Like a Moth Around a Flame: Front-month U.S. crude oil futures keep fluttering near $45 a barrel. There’s been only one day so far in September when oil hasn’t closed within 5% of $45, and even Wednesday’s surprisingly large U.S. stockpile draw didn’t change that. Front-month oil has also closed between $40 and $50 every trading session since July 1. What’s magical about this trading range and why should average investors care, anyway? Though oil prices and stocks aren’t linked as closely as they were earlier this year, there’s still a connection, and oil prices are sometimes viewed as a helpful synthetic way to measure strength in the broader economy. If oil is up, that could mean demand for all sorts of goods shipped using oil could be up. Higher oil demand can also be a sign of more cars on the road, perhaps indicating more people driving to jobs. Why the pivoting around $45? Prices below $40 haven’t been sustainable over recent years, perhaps in part because U.S. drilling dries up at such unprofitable levels, causing supplies to fall. On the other hand, U.S. oil drilling began edging higher this summer when prices tested the $50 a barrel mark, a signal that prices much higher than the current range could mean more oil coming to market. That fundamental factor could put a cap on any rallies.
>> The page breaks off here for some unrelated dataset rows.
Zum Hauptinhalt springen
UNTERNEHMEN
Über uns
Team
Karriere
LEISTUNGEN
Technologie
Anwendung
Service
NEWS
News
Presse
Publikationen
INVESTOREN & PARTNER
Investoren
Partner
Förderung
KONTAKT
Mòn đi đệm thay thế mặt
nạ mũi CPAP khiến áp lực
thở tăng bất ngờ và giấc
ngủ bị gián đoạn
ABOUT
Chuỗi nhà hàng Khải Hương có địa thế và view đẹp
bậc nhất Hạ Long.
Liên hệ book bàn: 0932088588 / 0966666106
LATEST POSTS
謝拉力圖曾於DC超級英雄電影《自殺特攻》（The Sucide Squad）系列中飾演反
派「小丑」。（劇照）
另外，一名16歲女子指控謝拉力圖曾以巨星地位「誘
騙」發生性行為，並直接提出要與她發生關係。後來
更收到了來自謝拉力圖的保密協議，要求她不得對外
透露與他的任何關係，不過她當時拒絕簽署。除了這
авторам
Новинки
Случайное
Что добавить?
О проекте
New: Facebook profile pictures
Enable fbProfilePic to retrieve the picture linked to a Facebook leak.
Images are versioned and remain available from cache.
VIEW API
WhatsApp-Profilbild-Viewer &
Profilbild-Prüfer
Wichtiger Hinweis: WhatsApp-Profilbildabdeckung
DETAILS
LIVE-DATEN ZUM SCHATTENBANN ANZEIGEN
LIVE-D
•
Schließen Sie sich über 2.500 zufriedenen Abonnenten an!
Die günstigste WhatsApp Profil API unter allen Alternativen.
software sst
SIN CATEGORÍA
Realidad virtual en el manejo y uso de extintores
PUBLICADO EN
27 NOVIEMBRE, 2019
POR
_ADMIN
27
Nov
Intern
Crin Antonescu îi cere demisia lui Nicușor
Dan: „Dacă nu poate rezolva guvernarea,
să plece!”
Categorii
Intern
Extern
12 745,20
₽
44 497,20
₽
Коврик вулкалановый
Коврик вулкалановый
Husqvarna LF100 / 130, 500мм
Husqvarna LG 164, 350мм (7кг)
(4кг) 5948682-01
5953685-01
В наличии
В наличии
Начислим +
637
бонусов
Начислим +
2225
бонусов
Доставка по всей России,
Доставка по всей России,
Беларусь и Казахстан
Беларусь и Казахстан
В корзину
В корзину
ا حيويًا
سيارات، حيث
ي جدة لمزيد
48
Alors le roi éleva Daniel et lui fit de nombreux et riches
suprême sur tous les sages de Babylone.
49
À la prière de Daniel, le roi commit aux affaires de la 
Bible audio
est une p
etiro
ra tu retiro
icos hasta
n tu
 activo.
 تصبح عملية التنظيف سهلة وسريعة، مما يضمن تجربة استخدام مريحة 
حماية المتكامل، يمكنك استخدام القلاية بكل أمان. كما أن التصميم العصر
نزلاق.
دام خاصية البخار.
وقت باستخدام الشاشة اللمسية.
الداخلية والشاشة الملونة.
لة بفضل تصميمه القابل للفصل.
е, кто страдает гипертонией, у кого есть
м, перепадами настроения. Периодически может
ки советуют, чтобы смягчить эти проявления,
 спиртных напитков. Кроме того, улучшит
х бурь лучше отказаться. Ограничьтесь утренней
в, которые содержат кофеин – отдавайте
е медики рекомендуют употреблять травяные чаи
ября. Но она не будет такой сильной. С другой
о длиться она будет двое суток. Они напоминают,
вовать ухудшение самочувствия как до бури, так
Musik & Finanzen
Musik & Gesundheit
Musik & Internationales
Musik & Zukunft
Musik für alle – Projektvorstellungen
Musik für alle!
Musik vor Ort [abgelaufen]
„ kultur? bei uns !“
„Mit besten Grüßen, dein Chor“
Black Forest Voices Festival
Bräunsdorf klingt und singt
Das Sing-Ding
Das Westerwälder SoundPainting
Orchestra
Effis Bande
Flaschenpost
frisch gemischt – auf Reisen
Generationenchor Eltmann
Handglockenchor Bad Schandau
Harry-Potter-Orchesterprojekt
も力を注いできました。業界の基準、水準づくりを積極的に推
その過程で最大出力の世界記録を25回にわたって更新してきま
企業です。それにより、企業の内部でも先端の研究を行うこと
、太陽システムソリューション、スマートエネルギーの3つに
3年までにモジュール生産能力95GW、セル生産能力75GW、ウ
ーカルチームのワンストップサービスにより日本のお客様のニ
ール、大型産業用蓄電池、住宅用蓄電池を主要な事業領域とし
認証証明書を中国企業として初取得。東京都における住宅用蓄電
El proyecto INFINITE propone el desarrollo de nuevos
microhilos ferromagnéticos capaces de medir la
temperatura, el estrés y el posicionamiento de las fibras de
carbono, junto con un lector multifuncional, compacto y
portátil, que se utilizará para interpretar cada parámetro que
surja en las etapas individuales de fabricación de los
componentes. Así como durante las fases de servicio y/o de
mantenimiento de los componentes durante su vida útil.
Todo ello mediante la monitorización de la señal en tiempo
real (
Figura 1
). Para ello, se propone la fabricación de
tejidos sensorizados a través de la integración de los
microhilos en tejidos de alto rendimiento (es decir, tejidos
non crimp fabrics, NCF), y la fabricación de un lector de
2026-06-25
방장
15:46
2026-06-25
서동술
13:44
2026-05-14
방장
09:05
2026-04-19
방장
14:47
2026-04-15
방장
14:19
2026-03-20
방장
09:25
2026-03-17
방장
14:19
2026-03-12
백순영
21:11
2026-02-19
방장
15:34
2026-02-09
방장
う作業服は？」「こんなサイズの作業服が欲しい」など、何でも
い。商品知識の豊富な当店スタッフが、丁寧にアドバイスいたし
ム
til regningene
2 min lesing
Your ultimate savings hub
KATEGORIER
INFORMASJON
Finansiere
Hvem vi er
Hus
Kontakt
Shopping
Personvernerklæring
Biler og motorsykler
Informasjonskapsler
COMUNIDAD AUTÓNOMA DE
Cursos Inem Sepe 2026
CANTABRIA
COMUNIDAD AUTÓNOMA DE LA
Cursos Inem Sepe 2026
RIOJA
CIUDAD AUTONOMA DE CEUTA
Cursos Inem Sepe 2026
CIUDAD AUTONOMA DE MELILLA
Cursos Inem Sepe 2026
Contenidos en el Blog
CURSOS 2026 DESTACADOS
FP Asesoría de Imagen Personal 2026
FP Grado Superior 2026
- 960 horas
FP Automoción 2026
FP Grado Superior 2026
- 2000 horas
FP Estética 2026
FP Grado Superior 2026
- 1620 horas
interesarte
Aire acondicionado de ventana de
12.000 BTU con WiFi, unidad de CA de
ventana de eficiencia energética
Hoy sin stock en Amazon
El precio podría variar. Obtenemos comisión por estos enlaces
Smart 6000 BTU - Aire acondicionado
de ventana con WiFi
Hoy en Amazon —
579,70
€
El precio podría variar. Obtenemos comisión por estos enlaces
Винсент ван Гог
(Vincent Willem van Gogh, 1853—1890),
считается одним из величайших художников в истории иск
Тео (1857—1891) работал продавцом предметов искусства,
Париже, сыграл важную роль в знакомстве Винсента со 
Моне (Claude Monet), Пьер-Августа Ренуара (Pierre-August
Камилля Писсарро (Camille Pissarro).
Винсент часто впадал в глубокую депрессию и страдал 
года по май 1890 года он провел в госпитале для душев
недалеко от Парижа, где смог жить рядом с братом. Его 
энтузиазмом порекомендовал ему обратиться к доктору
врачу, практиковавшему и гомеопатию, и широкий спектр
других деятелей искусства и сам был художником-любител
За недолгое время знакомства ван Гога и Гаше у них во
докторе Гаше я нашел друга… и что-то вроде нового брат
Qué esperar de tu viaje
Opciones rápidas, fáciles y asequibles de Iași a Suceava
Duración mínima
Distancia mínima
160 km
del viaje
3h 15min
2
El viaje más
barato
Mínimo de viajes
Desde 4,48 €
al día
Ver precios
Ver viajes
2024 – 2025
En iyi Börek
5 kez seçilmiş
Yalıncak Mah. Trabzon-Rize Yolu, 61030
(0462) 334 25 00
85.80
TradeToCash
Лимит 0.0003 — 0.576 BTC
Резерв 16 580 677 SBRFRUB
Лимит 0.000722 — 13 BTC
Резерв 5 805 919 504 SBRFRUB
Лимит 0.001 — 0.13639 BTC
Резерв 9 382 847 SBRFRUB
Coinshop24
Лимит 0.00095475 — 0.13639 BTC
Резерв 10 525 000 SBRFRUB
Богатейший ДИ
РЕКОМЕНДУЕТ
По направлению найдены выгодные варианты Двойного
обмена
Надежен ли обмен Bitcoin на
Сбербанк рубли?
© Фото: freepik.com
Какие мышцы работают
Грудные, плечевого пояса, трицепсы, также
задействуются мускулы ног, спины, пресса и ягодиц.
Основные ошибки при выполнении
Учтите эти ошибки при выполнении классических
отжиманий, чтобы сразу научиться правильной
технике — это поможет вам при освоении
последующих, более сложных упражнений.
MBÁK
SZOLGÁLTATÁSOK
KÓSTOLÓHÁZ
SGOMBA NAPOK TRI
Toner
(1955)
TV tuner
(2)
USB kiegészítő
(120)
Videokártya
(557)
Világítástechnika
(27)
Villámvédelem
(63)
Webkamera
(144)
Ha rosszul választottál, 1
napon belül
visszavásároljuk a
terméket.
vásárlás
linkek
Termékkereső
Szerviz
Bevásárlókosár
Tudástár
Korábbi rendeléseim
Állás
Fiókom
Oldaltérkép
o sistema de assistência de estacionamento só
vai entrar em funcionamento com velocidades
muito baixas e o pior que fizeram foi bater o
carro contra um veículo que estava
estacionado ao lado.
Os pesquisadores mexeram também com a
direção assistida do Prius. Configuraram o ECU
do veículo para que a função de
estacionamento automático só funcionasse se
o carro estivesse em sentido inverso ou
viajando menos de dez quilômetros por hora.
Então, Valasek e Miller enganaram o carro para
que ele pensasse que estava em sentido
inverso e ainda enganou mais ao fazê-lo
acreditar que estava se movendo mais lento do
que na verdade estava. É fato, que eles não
Apple in the Driver’s Seat? There’s been talk for several years about Apple (AAPL) getting involved in automobiles, but even so, it was a bit of a surprise to read Wednesday in the Financial Times that Apple might be in talks with McLaren, a “supercar” and race car company that’s known for its expensive high performance vehicles. Wasn’t AAPL supposed to be focused on electric cars and cars that could drive themselves? Those kind of vehicles don’t readily bring to mind roaring supercars like those made by McLaren, and it seems unlikely that McLaren drivers would want control of their sports cars taken over by any fancy electronic gadgets developed by AAPL. But that scenario isn’t taking into account the full possibilities of any possible deal. Over the last few years, the U.K.-based McLaren has shifted into high gear with its automotive technology, developing lightweight materials like an exhaust system made from titanium and electronic systems used by auto racing businesses. And it’s rumored to be working on an electric car, according to media reports. Perhaps it’s those developments, more than splashy sports cars, potentially drawing AAPL’s interest. Neither AAPL nor McLaren would discuss the rumor with the media.